About this task:
Please return all of the data exactly as written.

Records to process:

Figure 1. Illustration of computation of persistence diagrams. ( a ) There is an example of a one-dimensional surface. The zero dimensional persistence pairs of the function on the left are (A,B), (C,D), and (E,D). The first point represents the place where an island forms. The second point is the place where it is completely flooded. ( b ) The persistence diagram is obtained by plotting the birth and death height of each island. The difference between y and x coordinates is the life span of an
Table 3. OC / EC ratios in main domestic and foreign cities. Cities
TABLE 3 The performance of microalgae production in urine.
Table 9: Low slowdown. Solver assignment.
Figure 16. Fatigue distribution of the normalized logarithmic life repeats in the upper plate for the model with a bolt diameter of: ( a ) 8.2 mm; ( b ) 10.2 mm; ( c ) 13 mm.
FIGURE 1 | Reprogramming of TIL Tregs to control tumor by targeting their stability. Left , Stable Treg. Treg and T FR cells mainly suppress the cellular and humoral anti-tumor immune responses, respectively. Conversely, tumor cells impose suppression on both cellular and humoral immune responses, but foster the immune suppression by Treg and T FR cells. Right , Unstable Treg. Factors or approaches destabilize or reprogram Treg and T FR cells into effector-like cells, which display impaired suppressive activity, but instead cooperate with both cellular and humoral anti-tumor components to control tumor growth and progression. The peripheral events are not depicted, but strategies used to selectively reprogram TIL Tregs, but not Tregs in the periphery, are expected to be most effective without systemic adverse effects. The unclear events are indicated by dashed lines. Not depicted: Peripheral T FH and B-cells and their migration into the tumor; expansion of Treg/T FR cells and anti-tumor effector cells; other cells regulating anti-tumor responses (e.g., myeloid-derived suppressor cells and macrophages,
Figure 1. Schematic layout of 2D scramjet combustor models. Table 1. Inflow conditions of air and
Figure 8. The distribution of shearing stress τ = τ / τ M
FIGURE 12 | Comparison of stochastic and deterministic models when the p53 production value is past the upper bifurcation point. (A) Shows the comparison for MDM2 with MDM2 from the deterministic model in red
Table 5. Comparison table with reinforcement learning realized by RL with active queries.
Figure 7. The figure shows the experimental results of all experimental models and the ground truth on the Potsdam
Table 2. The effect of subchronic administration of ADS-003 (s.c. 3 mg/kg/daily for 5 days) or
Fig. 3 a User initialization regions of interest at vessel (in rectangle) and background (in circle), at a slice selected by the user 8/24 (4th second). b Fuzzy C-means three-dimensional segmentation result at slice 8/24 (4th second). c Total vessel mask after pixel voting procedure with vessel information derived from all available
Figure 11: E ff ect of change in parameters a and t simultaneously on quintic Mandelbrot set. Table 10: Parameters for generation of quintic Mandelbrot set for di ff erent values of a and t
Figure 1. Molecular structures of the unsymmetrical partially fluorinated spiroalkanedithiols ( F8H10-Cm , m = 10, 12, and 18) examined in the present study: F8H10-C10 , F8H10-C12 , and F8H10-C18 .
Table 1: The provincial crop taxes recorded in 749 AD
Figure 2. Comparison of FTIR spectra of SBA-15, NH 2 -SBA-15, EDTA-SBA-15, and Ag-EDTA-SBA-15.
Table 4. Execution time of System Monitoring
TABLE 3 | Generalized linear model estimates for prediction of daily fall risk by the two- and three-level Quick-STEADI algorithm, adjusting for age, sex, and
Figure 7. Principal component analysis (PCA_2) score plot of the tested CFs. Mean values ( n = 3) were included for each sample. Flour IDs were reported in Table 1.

Solution:
Figure 1. Illustration of computation of persistence diagrams. ( a ) There is an example of a one-dimensional surface. The zero dimensional persistence pairs of the function on the left are (A,B), (C,D), and (E,D). The first point represents the place where an island forms. The second point is the place where it is completely flooded. ( b ) The persistence diagram is obtained by plotting the birth and death height of each island. The difference between y and x coordinates is the life span of an
Table 3. OC / EC ratios in main domestic and foreign cities. Cities
TABLE 3 The performance of microalgae production in urine.
Table 9: Low slowdown. Solver assignment.
Figure 16. Fatigue distribution of the normalized logarithmic life repeats in the upper plate for the model with a bolt diameter of: ( a ) 8.2 mm; ( b ) 10.2 mm; ( c ) 13 mm.
FIGURE 1 | Reprogramming of TIL Tregs to control tumor by targeting their stability. Left , Stable Treg. Treg and T FR cells mainly suppress the cellular and humoral anti-tumor immune responses, respectively. Conversely, tumor cells impose suppression on both cellular and humoral immune responses, but foster the immune suppression by Treg and T FR cells. Right , Unstable Treg. Factors or approaches destabilize or reprogram Treg and T FR cells into effector-like cells, which display impaired suppressive activity, but instead cooperate with both cellular and humoral anti-tumor components to control tumor growth and progression. The peripheral events are not depicted, but strategies used to selectively reprogram TIL Tregs, but not Tregs in the periphery, are expected to be most effective without systemic adverse effects. The unclear events are indicated by dashed lines. Not depicted: Peripheral T FH and B-cells and their migration into the tumor; expansion of Treg/T FR cells and anti-tumor effector cells; other cells regulating anti-tumor responses (e.g., myeloid-derived suppressor cells and macrophages,
Figure 1. Schematic layout of 2D scramjet combustor models. Table 1. Inflow conditions of air and
Figure 8. The distribution of shearing stress τ = τ / τ M
FIGURE 12 | Comparison of stochastic and deterministic models when the p53 production value is past the upper bifurcation point. (A) Shows the comparison for MDM2 with MDM2 from the deterministic model in red
Table 5. Comparison table with reinforcement learning realized by RL with active queries.
Figure 7. The figure shows the experimental results of all experimental models and the ground truth on the Potsdam
Table 2. The effect of subchronic administration of ADS-003 (s.c. 3 mg/kg/daily for 5 days) or
Fig. 3 a User initialization regions of interest at vessel (in rectangle) and background (in circle), at a slice selected by the user 8/24 (4th second). b Fuzzy C-means three-dimensional segmentation result at slice 8/24 (4th second). c Total vessel mask after pixel voting procedure with vessel information derived from all available
Figure 11: E ff ect of change in parameters a and t simultaneously on quintic Mandelbrot set. Table 10: Parameters for generation of quintic Mandelbrot set for di ff erent values of a and t
Figure 1. Molecular structures of the unsymmetrical partially fluorinated spiroalkanedithiols ( F8H10-Cm , m = 10, 12, and 18) examined in the present study: F8H10-C10 , F8H10-C12 , and F8H10-C18 .
Table 1: The provincial crop taxes recorded in 749 AD
Figure 2. Comparison of FTIR spectra of SBA-15, NH 2 -SBA-15, EDTA-SBA-15, and Ag-EDTA-SBA-15.
Table 4. Execution time of System Monitoring
TABLE 3 | Generalized linear model estimates for prediction of daily fall risk by the two- and three-level Quick-STEADI algorithm, adjusting for age, sex, and
Figure 7. Principal component analysis (PCA_2) score plot of the tested CFs. Mean values ( n = 3) were included for each sample. Flour IDs were reported in Table 1.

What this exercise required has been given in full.